Begitu produk Nexian digemari konsumen, vendor ponsel lokal lain mulai ikut memproduksi ponsel sejenis. Tak ingin sekadar jadi pelopor, kata Christian, Nexian pun mulai mencari celah dan inovasi fitur yang dibenamkan di ponselnya. Salah satunya adalah fitur pengirim pesan (messenger). Kegemaran konsumen Indonesia chatting di ponsel dimanfaatkan.

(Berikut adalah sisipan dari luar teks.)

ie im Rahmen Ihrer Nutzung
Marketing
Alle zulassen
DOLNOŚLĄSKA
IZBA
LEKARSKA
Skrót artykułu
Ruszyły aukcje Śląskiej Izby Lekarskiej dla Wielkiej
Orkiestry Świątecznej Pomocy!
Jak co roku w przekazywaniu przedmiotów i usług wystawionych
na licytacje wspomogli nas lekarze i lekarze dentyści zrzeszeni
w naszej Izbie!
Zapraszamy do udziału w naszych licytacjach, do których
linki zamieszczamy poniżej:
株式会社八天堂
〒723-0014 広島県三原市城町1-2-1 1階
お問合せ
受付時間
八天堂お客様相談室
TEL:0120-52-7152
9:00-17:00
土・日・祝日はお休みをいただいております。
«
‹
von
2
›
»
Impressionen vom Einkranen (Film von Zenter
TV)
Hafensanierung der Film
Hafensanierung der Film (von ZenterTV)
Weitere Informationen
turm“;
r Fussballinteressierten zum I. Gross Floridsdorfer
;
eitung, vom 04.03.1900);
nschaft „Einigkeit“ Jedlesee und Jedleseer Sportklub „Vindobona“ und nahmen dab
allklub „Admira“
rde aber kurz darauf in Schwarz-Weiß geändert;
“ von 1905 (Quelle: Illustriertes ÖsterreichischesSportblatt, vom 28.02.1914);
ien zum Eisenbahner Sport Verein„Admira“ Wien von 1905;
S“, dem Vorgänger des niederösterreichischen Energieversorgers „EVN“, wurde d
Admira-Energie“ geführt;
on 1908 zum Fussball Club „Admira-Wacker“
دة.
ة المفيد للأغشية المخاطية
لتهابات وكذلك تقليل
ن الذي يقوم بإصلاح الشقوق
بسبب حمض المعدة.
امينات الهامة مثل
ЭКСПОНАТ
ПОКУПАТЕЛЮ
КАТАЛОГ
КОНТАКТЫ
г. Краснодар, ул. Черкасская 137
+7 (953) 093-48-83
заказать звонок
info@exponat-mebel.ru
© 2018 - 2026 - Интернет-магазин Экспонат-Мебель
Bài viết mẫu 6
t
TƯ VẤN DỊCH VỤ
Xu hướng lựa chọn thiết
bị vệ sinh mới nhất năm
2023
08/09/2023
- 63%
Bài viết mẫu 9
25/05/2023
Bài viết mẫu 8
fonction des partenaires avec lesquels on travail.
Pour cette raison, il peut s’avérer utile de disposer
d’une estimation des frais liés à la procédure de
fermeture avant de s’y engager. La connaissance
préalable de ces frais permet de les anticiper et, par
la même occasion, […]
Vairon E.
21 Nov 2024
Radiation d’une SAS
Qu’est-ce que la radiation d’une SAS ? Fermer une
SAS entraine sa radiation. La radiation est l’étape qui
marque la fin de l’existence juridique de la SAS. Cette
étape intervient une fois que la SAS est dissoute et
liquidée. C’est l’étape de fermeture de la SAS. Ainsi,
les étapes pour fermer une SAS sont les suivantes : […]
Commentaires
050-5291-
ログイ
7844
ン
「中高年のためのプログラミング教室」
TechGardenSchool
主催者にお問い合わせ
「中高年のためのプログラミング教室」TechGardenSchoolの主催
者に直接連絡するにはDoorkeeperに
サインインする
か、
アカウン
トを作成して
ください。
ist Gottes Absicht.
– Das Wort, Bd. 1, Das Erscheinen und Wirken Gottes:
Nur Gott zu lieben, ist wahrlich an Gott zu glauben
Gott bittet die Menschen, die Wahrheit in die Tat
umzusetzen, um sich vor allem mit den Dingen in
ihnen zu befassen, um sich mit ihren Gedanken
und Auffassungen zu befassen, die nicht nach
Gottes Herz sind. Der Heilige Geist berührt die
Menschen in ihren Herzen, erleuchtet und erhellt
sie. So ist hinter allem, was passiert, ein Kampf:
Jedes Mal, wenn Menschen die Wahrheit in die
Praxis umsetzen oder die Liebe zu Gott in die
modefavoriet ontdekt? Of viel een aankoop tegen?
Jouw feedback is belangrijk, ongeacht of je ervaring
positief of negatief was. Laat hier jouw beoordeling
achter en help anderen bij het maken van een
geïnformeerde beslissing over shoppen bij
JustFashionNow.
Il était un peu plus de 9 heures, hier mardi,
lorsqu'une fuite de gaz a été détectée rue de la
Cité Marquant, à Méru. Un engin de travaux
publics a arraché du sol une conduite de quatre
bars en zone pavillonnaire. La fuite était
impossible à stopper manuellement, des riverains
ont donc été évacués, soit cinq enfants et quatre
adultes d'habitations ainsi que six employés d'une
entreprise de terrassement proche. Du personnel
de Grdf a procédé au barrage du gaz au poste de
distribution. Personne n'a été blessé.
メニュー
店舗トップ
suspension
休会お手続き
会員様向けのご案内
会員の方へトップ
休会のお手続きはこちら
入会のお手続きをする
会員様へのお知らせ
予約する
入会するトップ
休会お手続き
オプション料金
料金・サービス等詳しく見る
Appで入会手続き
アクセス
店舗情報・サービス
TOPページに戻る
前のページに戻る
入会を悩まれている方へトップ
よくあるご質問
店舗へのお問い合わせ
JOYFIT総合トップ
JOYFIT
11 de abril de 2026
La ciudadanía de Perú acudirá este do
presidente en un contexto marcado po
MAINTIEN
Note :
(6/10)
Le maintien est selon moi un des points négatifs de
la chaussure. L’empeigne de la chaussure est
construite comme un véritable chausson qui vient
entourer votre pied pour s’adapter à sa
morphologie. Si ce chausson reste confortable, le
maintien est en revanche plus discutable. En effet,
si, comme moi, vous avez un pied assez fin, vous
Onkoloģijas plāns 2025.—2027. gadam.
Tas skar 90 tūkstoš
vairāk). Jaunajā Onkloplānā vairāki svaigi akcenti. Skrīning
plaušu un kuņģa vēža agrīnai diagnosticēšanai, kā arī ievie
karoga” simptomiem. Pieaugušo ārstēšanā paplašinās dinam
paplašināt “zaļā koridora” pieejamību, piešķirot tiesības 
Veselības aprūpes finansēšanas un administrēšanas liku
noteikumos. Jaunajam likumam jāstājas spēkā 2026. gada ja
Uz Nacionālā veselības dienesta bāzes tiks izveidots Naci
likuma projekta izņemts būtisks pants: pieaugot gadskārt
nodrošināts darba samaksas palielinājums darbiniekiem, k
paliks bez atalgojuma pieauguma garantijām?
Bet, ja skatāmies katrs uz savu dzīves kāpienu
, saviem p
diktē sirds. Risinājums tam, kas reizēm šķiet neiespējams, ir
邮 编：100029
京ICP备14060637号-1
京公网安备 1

Nexian juga mulai meluncurkan sejumlah ponsel QWERTY namun dengan tambahan fitur, seperti televisi, musik, jejaring sosial, dan data, sampai ponsel Android. Vendor ini juga menggandeng operator untuk memperluas pasarnya. Senada dengan Nur Amin, Christian yakin teknologi ponsel lokal bakal mengejar teknologi ponsel bermerek, karena tinggal menerapkan saja. Harga ponsel lokal dengan teknologi tinggi, kata dia, bisa ditekan jika diproduksi secara massal.
Semula vendor lokal mengabaikan layanan purnajual, kini mereka memperkuat layanan dan distribusinya. Apalagi distribusi dan layanan purnajual jadi nilai tambah untuk menggaet kepercayaan konsumen. Dari angka 7 persen (data lembaga riset Gfk per April lalu), Nexian menargetkan untuk merebut 30 persen pasar. "Kue" pasar ponsel Indonesia memang legit.